[HN Gopher] The Matrix: A Bayesian learning model for LLMs
___________________________________________________________________
The Matrix: A Bayesian learning model for LLMs
Author : stoniejohnson
Score : 89 points
Date : 2024-05-04 09:27 UTC (13 hours ago)
(HTM) web link (arxiv.org)
(TXT) w3m dump (arxiv.org)
| toxik wrote:
| Completely editorialized title. The article talks about LLMs, not
| transformers.
| drbig wrote:
| The title of the paper is actually `The Matrix: A Bayesian
| learning model for LLMs` and the conclusion presented in the
| title of this post is not to be found in the abstract... Just a
| heads up y'all.
| zoky wrote:
| I don't really care, I just want some vague reassurance that
| we're probably not on the verge of launching Skynet...
| dosinga wrote:
| Conclusion from the paper is:
|
| In this paper we present a new model to explain the behavior of
| Large Language Models.

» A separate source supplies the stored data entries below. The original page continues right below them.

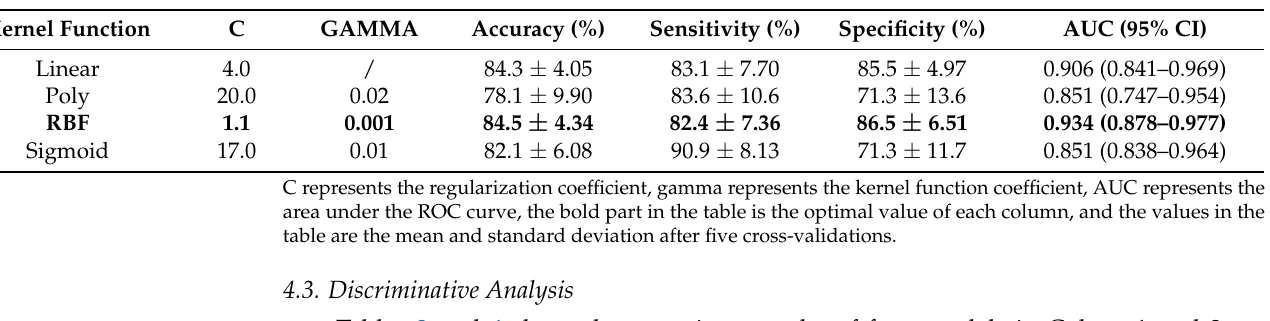
Table 2. The optimized hyper-parameters of SVM in test dataset.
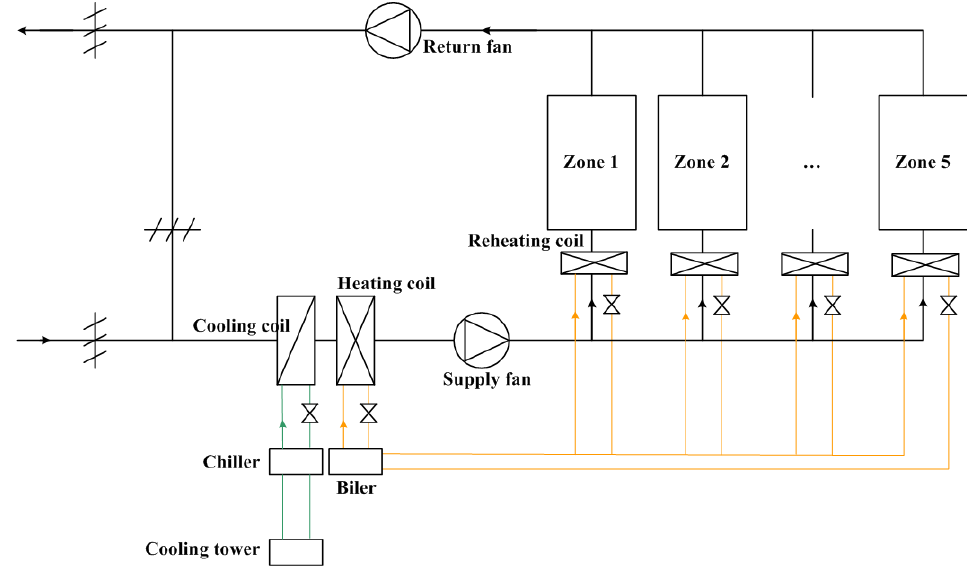
Figure 3. System diagram.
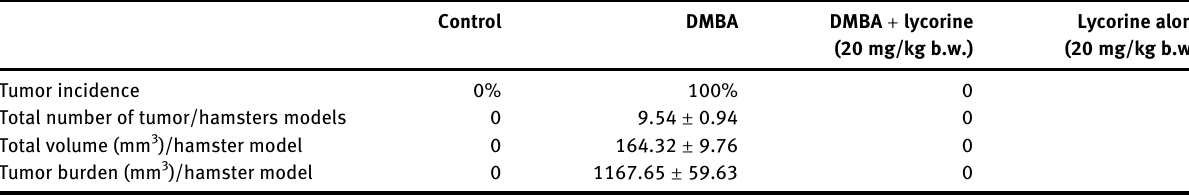
Control DMBA DMBA + lycorine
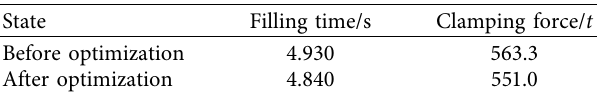
Figure 14: Optimized clamping force diagram. Table 2: Comparison of data before and after gate position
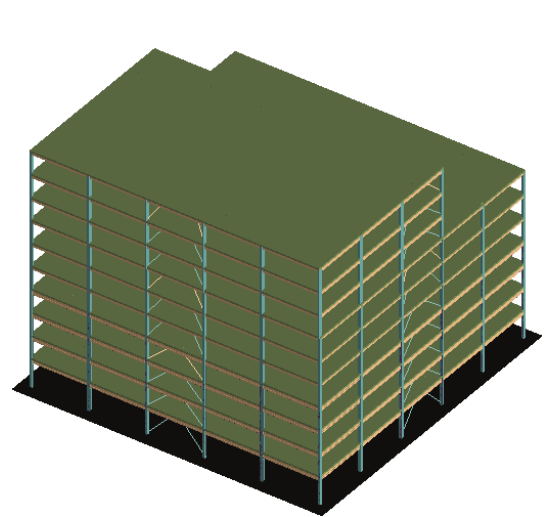
(C) Fig. 2. Vertically irregular MRF, CBF, and EBF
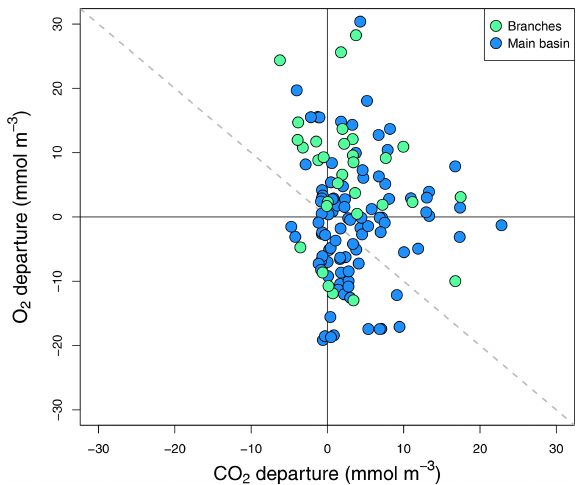
Figure 5. Surface O 2 vs. CO 2 departure from saturation for all sam- pled surface sites in the reservoir main basin and branches across all sampling campaigns.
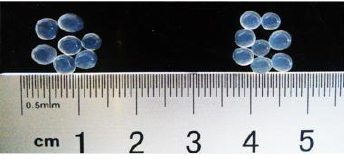
Figure 1. Morphology of both vacant beads (left) and HG10 beads (right) prepared from sodium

Our frame of reference is an abstract
| probability matrix, which contains the multinomial probabilities
| for next token prediction in each row, where the row represents a
| specific prompt. We then demonstrate that LLM text generation is
| consistent with a compact representation of this abstract matrix
| through a combination of embeddings and Bayesian learning. Our
| model explains (the emergence of) In-Context learning with scale
| of the LLMs, as also other phenomena like Chain of Thought
| reasoning and the problem with large context windows. Finally, we
| outline implications of our model and some directions for future
| exploration.
|
| Where does the "Cannot Recursively Improve" come from?
| ajb wrote:
| Looks like someone edited the title of this thread. I assume
| "Cannot Recursively Improve" was in the old one?
| dosinga wrote:
| Yeah, looks like it. This is better!
| avi_vallarapu wrote:
| Theoretically this sounds great. I would worry about scalability
| issues with the Bayesian learning models practical implementation
| when dealing with the vast parameter space and data requirements
| of state of the-art models like GPT-3 and beyond.
|
| Would love to see practical implementations on large-scale
| datasets and in varied contexts. I Liked the use of Dirichlet
| distributions to approximate any prior over multinomial
| distributions.
| ShamelessC wrote:
| Upvote bait for LessWrong/EA advocates?
|
| *runs before stones are cast*
___________________________________________________________________
(page generated 2024-05-04 23:00 UTC)